Describe the solution you'd like
In both training and inference scenarios, we don't necessarily need all tasks within the entire job to be restricted to the same HyperNode.
-
In training scenarios, with pipeline parallelism (pp) and data parallelism (dp), it's sufficient for the data parallel (dp) tasks to be distributed within one topology domain.
-
In inference scenarios, such as vllm, the requirement is usually only for the workers to be deployed within the same topology domain, while the leader has no topology constraints.
Additional context
- Should modify Volcano scheduler to support task level topology.
- Should add webhook to validate, e.g., task level HighestTierAllowed should not be greater than job level HighestTierAllowed.

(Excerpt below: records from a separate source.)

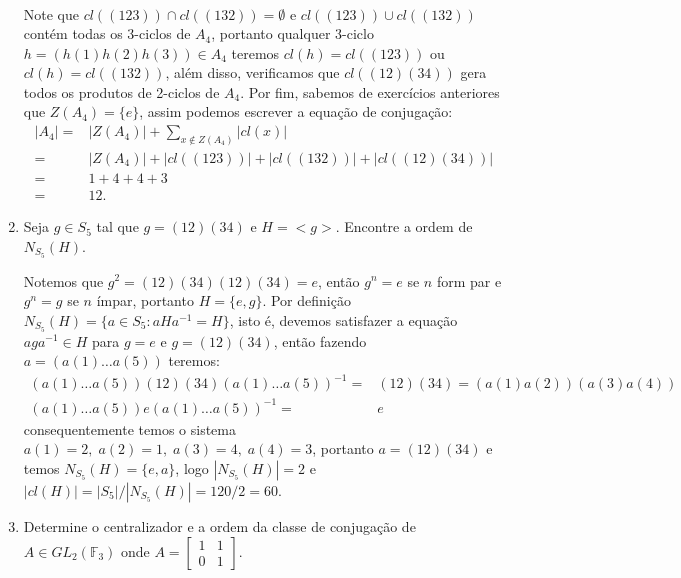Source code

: \documentclass{article}
\begin{document}
\begin{enumerate}
\begin{enumerate}
$$\begin{aligned}
			\end{aligned}
			$$
			\end{enumerate}
			Note que $cl((123)) \cap cl((132)) = \emptyset$ e $cl((123)) \cup cl((132))$ contém todas os 3-ciclos de $A_{4}$, portanto qualquer 3-ciclo $h = (h(1)h(2)h(3)) \in A_{4}$ teremos $cl(h)= cl((123))$ ou $cl(h)= cl((132))$, além disso, verificamos que $cl((12)(34))$ gera todos os produtos de 2-ciclos de $A_{4}$. Por fim, sabemos de exercícios anteriores que $Z(A_{4}) = \{e\}$, assim podemos escrever a equação de conjugação:
			$$
			\begin{aligned}
			|A_{4}| = & |Z(A_{4})| + \sum_{x \notin Z(A_{4})} |cl(x)|
			\\
			=& |Z(A_{4})| + |cl((123))| + |cl((132))| + |cl((12)(34))|
			\\
			=& 1 + 4 + 4 +3
			\\
			=& 12.    
			\end{aligned}
			$$
		\item Seja $g \in S_{5}$ tal que $g=(12)(34)$ e $H=<g>$. Encontre a ordem de $N_{S_{5}}(H)$.
		
		Notemos que $g^{2} = (12)(34)(12)(34) = e$, então $g^{n} = e$ se $n$ form par e $g^{n} = g$ se $n$ ímpar, portanto $H = \{e, g\}$. Por definição $ N_{S_{5}}(H)= \{a \in S_{5}: aHa^{-1} = H\}$, isto é, devemos satisfazer a equação $aga^{-1} \in H$ para $g=e$ e $g = (12)(34)$, então fazendo $a = (a(1) \dots a(5))$ teremos:
		$$
		\begin{aligned}
		(a(1) \dots a(5))(12)(34)(a(1) \dots a(5))^{-1} = & (12)(34) = (a(1)a(2))(a(3)a(4)) 
		\\
		(a(1) \dots a(5))e(a(1) \dots a(5))^{-1} = & e
		\end{aligned}
		$$
		consequentemente temos o sistema $a(1)=2, \; a(2)=1, \; a(3)=4, \; a(4)=3$, portanto $a = (12)(34)$ e temos $N_{S_{5}}(H) = \{e, a\}$, logo $|N_{S_{5}}(H)| = 2$ e $|cl(H)| = |S_{5}|/|N_{S_{5}}(H)| = 120/2 = 60$.
		
		\item Determine o centralizador e a ordem da classe de conjugação de $A \in GL_{2}(\mathbb{F}_{3})$ onde 
		$
		A = 
		\left[
		\begin{array}{cc}
		1 & 1 \\
		0 & 1
		\end{array}
		\right].
		$
		

\end{enumerate}
\end{document}
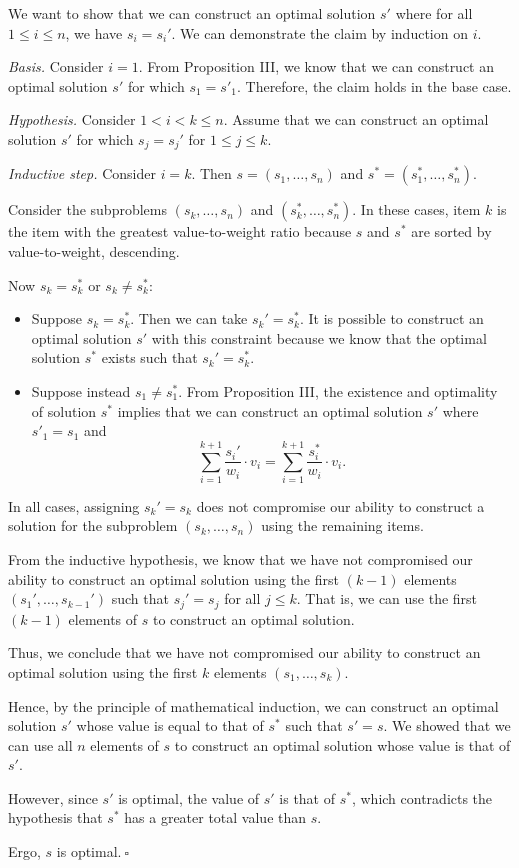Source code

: \begin{enumerate}
\begin{solution}
We want to show that we can construct an optimal solution $s'$ where
for all $1\leq i\leq n$, we have $s_i=s_i'$. We can demonstrate the claim by induction on $i$.

\textit{Basis. }Consider $i=1$. From Proposition III, we know that we can construct an optimal solution $s'$ for which $s_1=s'_1$. Therefore, the claim holds in the base case.

\textit{Hypothesis. }Consider $1<i<k\leq n$. Assume that we can construct an optimal solution $s'$ for which $s_j=s_j'$ for $1\leq j\leq k$.

\textit{Inductive step. }Consider $i=k$. Then $s=(s_1,\dots,s_n)$ and $s^*=(s_1^*,\dots,s_n^*)$. 

Consider the subproblems $(s_k,\dots,s_n)$ and $(s_k^*,\dots,s_n^*)$. In these cases, item $k$ is the item with the greatest value-to-weight ratio because $s$ and $s^*$ are sorted by value-to-weight, descending.

Now $s_k=s_k^*$ or $s_k\neq s_k^*$:
\begin{itemize}
    \item Suppose $s_k=s_k^*$. Then we can take $s_k'=s_k^*$. It is possible to construct an optimal solution $s'$ with this constraint because we know that the optimal solution $s^*$ exists such that $s_k'=s_k^*$. 
     \item Suppose instead $s_1\neq s_1^*$. 
     From Proposition III, the existence and optimality of solution $s^*$ implies that we can construct an optimal solution $s'$ where $s'_1=s_1$ and \[\sum_{i=1}^{k+1}\frac{s_i'}{w_i}\cdot v_i=\sum_{i=1}^{k+1}\frac{s_i^*}{w_i}\cdot v_i.\] 
\end{itemize}
In all cases, assigning $s_k'=s_k$ does not compromise our ability to construct a solution for the subproblem $(s_k,\dots,s_n)$ using the remaining items.

From the inductive hypothesis, we know that we have not compromised our ability to construct an optimal solution using the first $(k-1)$ elements $(s_1',\dots,s_{k-1}')$ such that $s_j'=s_j$ for all $j\leq k$. That is, we can use the first $(k-1)$ elements of $s$ to construct an optimal solution.

Thus, we conclude that we have not compromised our ability to construct an optimal solution using the first $k$ elements $(s_1,\dots,s_k)$.

Hence, by the principle of mathematical induction, we can construct an optimal solution $s'$ whose value is equal to that of $s^*$ such that $s'=s$. We showed that we can use all $n$ elements of $s$ to construct an optimal solution whose value is that of $s'$. 

However, since $s'$ is optimal, the value of $s'$ is that of $s^*$, which contradicts the hypothesis that $s^*$ has a greater total value than $s$.

Ergo, $s$ is optimal.$~\square$
\end{solution}
\end{enumerate}
\newpage
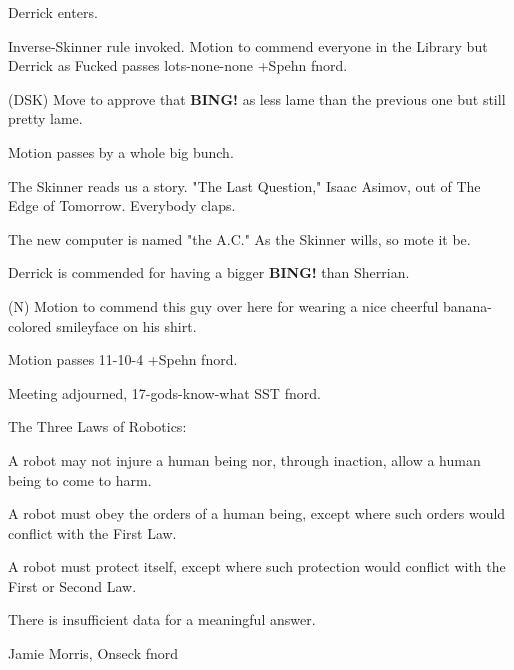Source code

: \documentclass[12pt]{article}
\newcommand{\bing}{{\bf BING!} }
\begin{document}
Derrick enters.

Inverse-Skinner rule invoked. Motion to commend everyone in the Library but Derrick as Fucked passes lots-none-none +Spehn fnord.

(DSK) Move to approve that \bing as less lame than the previous one but still pretty lame.

Motion passes by a whole big bunch.

The Skinner reads us a story. "The Last Question," Isaac Asimov, out of The Edge of Tomorrow. Everybody claps.

The new computer is named "the A.C." As the Skinner wills, so mote it be.

Derrick is commended for having a bigger \bing than Sherrian.

(N) Motion to commend this guy over here for wearing a nice cheerful banana-colored smileyface on his shirt.

Motion passes 11-10-4 +Spehn fnord.

\vspace{12pt}

\noindent
Meeting adjourned, 17-gods-know-what SST fnord.

The Three Laws of Robotics:

A robot may not injure a human being nor, through inaction, allow a human being to come to harm.

A robot must obey the orders of a human being, except where such orders would conflict with the First Law.

A robot must protect itself, except where such protection would conflict with the First or Second Law.

\vspace{18pt}

\centerline{There is insufficient data for a meaningful answer.}
\centerline{Jamie Morris, Onseck fnord}
\end{document}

I think this scenario is necessary and I hope to contribute to this feature /assign
/unassign
Due to personal reasons, I will no longer invest in the development of this feature
/assign
This feature will be implemented in v1.14
Still has task #4721, reopen
Thanks for @ouyangshengjia 's great contribution for #4721 solving this issue. We still have these TODO tasks:
- [ ] Add e2e test cases for subgroup
- [ ] Support
minSubGroups - [ ] Support
highestAllowedTierName
Thanks for @ouyangshengjia 's great contribution for #4721 solving this issue. We still have these TODO tasks:
- [ ] Add e2e test cases for subgroup
- [ ] Support
minSubGroups- [ ] Support
highestAllowedTierName
All the tasks on the TODO list have been resolved and merged.